[Opening Given entries section]
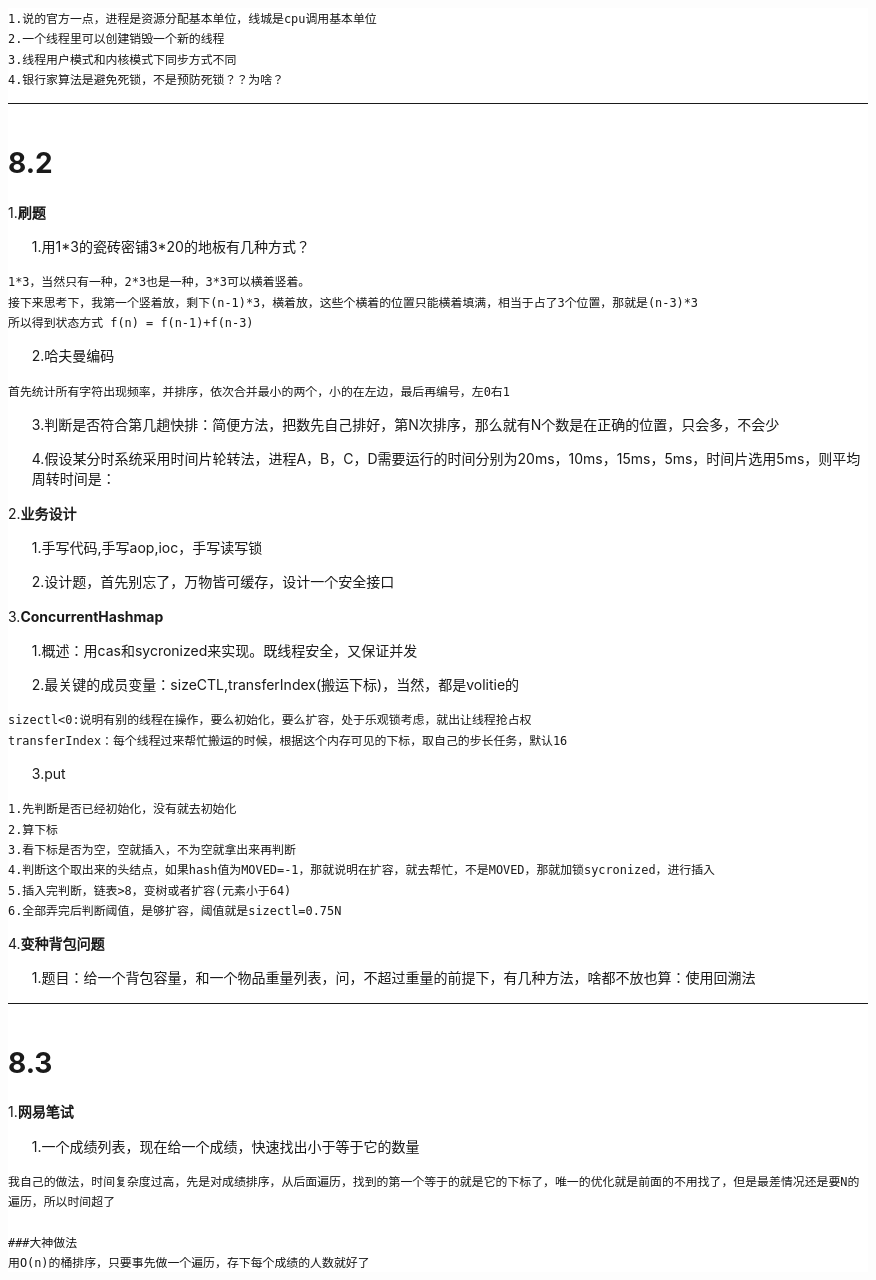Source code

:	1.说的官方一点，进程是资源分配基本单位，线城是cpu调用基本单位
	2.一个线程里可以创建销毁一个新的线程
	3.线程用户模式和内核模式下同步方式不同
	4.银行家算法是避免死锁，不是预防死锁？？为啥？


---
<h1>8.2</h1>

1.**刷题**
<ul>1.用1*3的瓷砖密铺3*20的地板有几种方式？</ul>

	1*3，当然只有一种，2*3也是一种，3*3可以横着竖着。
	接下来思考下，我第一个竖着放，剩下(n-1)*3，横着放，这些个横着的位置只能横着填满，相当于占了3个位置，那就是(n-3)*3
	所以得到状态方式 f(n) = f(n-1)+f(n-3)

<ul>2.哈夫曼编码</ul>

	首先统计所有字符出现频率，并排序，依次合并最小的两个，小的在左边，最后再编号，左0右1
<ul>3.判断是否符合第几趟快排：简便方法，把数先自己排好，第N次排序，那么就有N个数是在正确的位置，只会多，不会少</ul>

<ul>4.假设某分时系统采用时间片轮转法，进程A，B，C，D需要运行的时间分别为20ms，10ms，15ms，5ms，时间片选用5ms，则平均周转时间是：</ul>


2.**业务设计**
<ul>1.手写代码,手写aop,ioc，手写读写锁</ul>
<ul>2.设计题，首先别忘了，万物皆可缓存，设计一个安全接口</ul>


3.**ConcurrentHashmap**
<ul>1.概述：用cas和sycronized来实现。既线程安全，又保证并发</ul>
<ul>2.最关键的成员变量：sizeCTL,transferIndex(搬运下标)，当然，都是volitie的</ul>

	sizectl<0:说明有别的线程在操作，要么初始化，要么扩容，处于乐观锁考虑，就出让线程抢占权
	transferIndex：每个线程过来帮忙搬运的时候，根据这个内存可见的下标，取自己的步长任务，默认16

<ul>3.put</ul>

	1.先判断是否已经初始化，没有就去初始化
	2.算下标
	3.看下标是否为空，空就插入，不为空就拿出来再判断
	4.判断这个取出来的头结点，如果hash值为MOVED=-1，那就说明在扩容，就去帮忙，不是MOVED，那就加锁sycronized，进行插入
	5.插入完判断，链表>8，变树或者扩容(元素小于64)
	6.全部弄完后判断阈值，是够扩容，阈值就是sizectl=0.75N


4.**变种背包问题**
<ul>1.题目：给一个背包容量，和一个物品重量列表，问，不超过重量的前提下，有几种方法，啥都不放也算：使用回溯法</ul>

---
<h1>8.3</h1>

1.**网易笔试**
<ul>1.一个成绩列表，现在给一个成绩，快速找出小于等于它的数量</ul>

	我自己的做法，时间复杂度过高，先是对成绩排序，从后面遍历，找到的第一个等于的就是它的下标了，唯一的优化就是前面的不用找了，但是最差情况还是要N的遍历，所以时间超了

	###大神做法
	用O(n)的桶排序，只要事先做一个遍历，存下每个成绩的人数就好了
[Closing Given entries section]
* Task prompt *
Could you tally the lines of the listing above that contain the word "transferIndex"? Give the number by itself.

* Task answer *
2